Devenir mère, a-t-elle dit, l'a conduite à repenser toute l'orientation de sa vie.
"Être loin à gagner cet argent de folie, et pourtant mon fils ne m'avait pas. Quand il se retournait la nuit, il voyait papa et pas maman. Ça me tuait. J'ai dû me demander ce que je pouvais faire pour vraiment transformer ma vie."
Elle s'est pleinement engagée dans la beauté parce que c'est le travail qu'elle aime vraiment. "L'argent n'est pas le même, mais l'argent est meilleur," a-t-elle dit.
Francis a enregistré The NUME Studios en 2020 et en a ouvert les portes en 2021, dans ce qu'elle considère comme un nouveau départ significatif.
"Ça devait en fait s'appeler Beauty Captions, mais le nom était déjà pris. Mon permis d'entreprise est revenu comme NUME et quand j'ai fait des recherches, ça voulait dire pouvoir divin de la beauté.
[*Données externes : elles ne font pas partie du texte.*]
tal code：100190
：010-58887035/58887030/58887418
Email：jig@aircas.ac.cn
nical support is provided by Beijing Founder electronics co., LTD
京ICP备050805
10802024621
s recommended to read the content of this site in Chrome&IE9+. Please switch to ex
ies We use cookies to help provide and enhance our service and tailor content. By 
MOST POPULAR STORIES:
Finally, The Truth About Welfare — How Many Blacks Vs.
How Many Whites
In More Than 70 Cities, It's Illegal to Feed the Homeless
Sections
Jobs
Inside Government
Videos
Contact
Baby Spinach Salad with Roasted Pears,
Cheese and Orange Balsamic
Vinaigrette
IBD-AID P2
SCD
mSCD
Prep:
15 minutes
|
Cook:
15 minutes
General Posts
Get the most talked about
J'ai senti que ça ne pouvait pas être une coïncidence. C'était vraiment une nouvelle moi — un nouveau chapitre et une nouvelle vie," a-t-elle dit.
Gérer une entreprise s'est toutefois révélé éprouvant, et l'accumulation des factures l'a poussée à fermer l'activité en 2023.
"J'étais anéantie. Je traversais une dépression post-partum. Les gens pensent que posséder un salon, c'est 'the tea', parce qu'ils le voient sur Instagram. Ce n'est pas facile. Je ne pouvais plus payer les factures et le salon a commencé à faire faillite sur moi," a-t-elle dit.
Plutôt que d'abandonner, Francis s'est installée à Kingston une fois que son fils aîné s'est hissé parmi les meilleurs résultats nationaux au PEP.
"J'ai décidé que c'était le bon moment parce qu'il y avait de meilleures opportunités éducatives pour lui et davantage d'opportunités pour moi. Je savais qu'avec ma personnalité et mes compétences en affaires, je pouvais vraiment me vendre de la bonne manière. Je voulais bâtir de vraies fondations et montrer aux filles que peu importe ce que vous traversez, même si vous faites un détour, vous pouvez quand même y arriver," a-t-elle dit.
Aujourd'hui, elle admet parfois devoir rire de la distance parcourue — d'avoir dépensé sans compter dans les cabanas de fête à se tenir aux côtés de marques internationales lors de ces mêmes événements.
"J'ai réellement manifesté la vie que je mène en ce moment. C'est un vrai flex pour moi. Je suis dans mon ère de travail, en faisant se sentir les gens beaux," a-t-elle dit.